Borden Institute
- Focus: Military Medical Research and Education
- Key people: Army Colonel Russ Zajtchuk Dr. Don Jenkins Colonel Ron Bellamy

= Borden Institute =

The Borden Institute is a U.S. Army “Center of Excellence in Military Medical Research and Education”.

In 1987, U.S. Army Colonel Russ Zajtchuk conceived the idea for a “Center of Excellence in Military Medical Research and Education,” under the Army's Office of The Surgeon General (OTSG). The center was soon made a reality, largely through the efforts of Zajtchuk, Dr. Don Jenkins, and Colonel Ron Bellamy. In 1992, to honor Lieutenant Colonel William Cline Borden (Major Walter Reed’s personal physician and conceiver of the original Walter Reed General Hospital) the center’s name was changed to Borden Institute. The institute was located at Delano Hall on the campus of Walter Reed Army Medical Center (WRAMC), in Washington, D.C. After WRAMC's closure, the institute moved to Fort Sam Houston.
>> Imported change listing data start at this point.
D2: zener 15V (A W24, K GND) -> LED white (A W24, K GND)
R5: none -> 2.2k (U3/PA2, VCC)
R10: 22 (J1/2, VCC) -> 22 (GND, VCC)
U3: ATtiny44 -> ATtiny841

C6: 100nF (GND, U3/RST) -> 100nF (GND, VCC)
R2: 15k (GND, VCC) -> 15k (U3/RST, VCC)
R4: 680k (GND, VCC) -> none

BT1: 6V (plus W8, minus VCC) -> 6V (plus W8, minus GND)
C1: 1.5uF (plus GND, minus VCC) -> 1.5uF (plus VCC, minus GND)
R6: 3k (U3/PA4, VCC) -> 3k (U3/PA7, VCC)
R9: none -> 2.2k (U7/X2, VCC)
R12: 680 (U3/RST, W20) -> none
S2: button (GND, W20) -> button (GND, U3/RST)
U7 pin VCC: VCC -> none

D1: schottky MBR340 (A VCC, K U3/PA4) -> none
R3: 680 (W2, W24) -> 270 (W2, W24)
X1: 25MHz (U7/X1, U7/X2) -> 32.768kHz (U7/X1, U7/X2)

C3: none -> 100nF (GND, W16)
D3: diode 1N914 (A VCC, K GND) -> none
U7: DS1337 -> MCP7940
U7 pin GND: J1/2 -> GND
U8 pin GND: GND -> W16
To date, the Borden Institute has published nearly 20 volumes of the Textbook of Military Medicine (TMM) series. These comprehensive reference books on the art and science of military medicine are extensively illustrated and written in an easy-to-follow narrative. The TMM series is designed to illustrate how military medicine has built on the lessons learned in past wars, and to lay out the scientific basis on which the practice of military medicine is grounded. On June 3, 2019, Borden Institute released “Military Veterinary Services” as a part of the Textbooks of Military Medicine series.